The changes are a shock to apartment shoppers who may have one lived in a third-story walk-up with a laundry machine in a dingy basement. The last time Chris White looked for an apartment was more than 30 years ago with a roommate. So he and his wife, Denise, were pleasantly surprised during their search for a west suburban apartment after selling their home.
The Whites, who settled into a two-bedroom apartment in Wheaton 121, jumped into staff organized activities as well as ad hoc ones started by residents. On Thursdays, for example, Chris White joins other men in the building to shoot pool and play poker.
We have a great community of friends in the building,” he said, adding, “The really cool thing is we can jump on the train and we can go to Geneva or go into the city and have a great time and not worry about parking.”
Still, advocacy groups like Open Communities and the Center for Neighborhood Technology are concerned about the lack of affordable housing. In the newest buildings, rent is approaching $2 a square foot. The average rent for all suburban apartments in the third quarter was $1.27 per square foot, a price that has continued to rise during the past two years, according to Appraisal Research Counselors.
In response, the advocacy groups are issuing a handbook to municipalities to promote mixed-income neighborhoods near transit centers.

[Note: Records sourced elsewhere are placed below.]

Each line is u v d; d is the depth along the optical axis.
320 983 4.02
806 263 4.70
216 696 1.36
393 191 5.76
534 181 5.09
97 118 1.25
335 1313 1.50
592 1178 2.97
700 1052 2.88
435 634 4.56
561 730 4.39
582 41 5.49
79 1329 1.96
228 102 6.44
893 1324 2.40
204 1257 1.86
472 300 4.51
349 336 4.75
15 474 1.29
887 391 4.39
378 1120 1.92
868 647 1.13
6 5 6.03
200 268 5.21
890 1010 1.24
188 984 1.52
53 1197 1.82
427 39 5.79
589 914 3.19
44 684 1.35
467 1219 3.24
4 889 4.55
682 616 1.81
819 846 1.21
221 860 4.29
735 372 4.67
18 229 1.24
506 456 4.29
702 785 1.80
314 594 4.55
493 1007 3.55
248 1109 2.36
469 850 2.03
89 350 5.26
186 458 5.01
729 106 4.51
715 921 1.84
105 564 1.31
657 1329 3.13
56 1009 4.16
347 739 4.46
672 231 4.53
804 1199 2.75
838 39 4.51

“We were telling all these municipalities during the downturn, this is your time to plan for a healthier local economy and development strategies aren’t just meant for the high end and for your professionals and empty nesters,” said Gail Schechter, executive director of Open Communities. “All this transit-oriented development in the suburbs, by the Metra stations, is all for the high end. The development that we’re seeing is the same stuff that would have gone up before the crash. Before it was condos, now it’s apartments.”